Problem to solve: Copy the data below line for line, leaving the pictures out of your answer.

[A block of data]
━━━
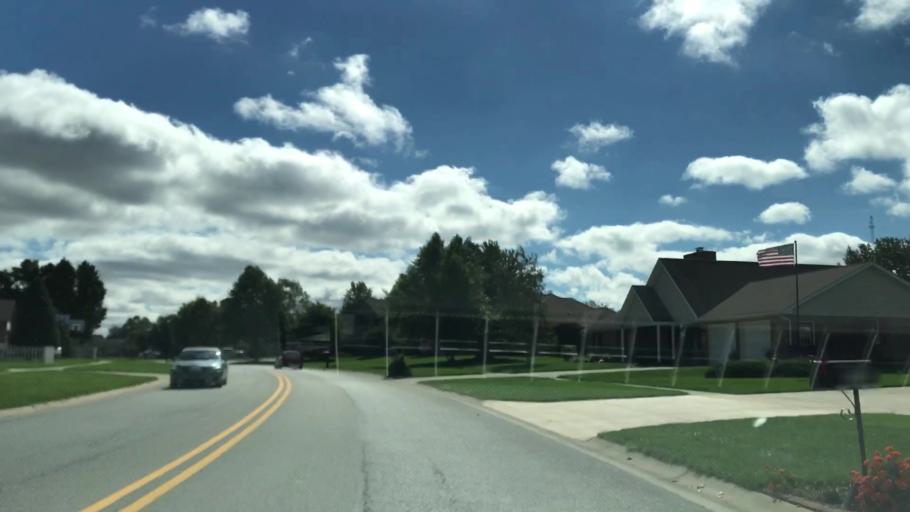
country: US
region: Indiana
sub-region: Howard County
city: Indian Heights
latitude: 40.4388
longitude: -86.1081
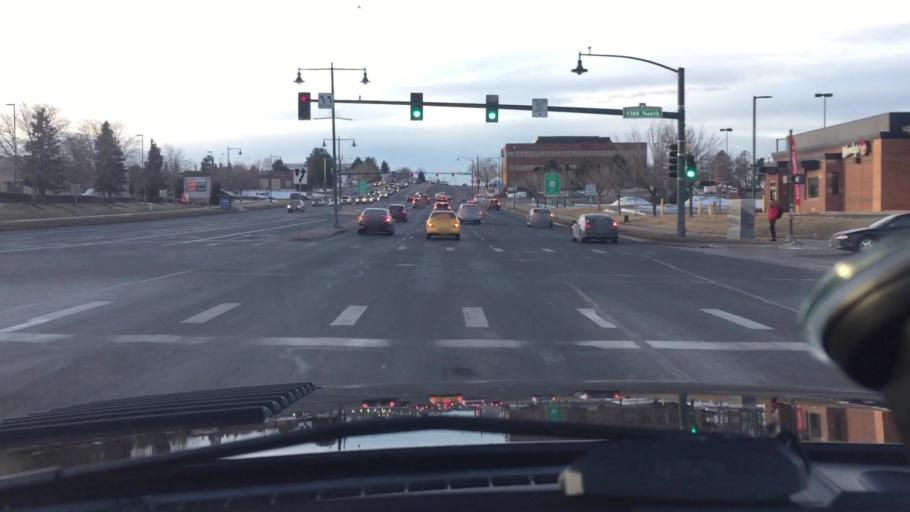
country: US
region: Colorado
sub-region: Adams County
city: Westminster
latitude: 39.8656
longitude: -105.0533
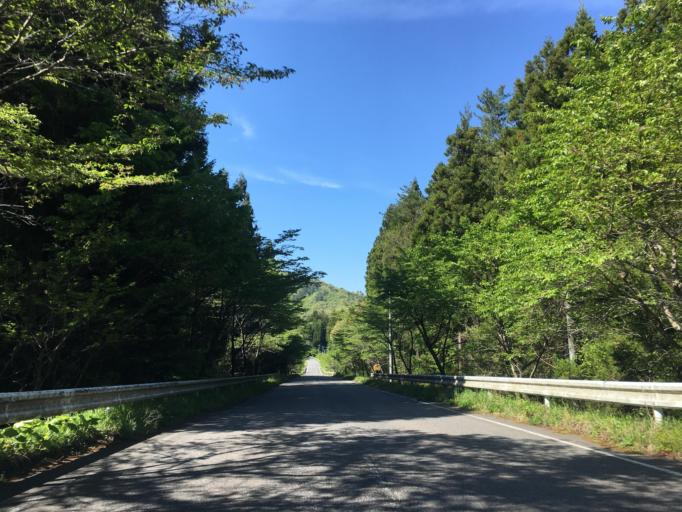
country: JP
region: Fukushima
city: Funehikimachi-funehiki
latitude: 37.3479
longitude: 140.6315
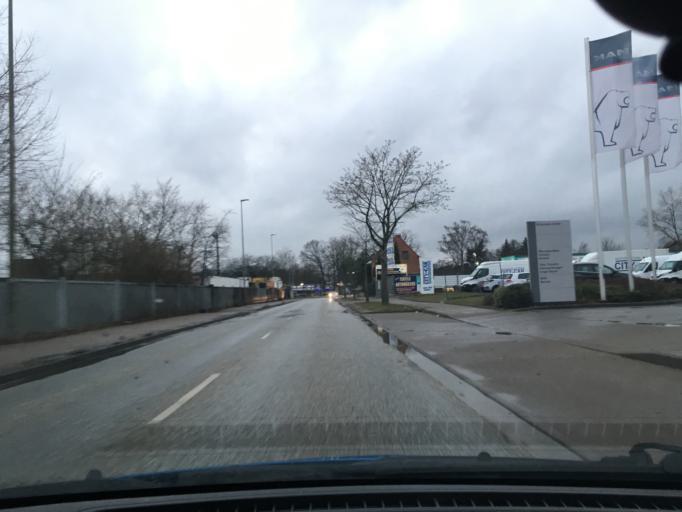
━━━
Task response:
country: US
region: Indiana
sub-region: Howard County
city: Indian Heights
latitude: 40.4388
longitude: -86.1081
country: US
region: Colorado
sub-region: Adams County
city: Westminster
latitude: 39.8656
longitude: -105.0533
country: JP
region: Fukushima
city: Funehikimachi-funehiki
latitude: 37.3479
longitude: 140.6315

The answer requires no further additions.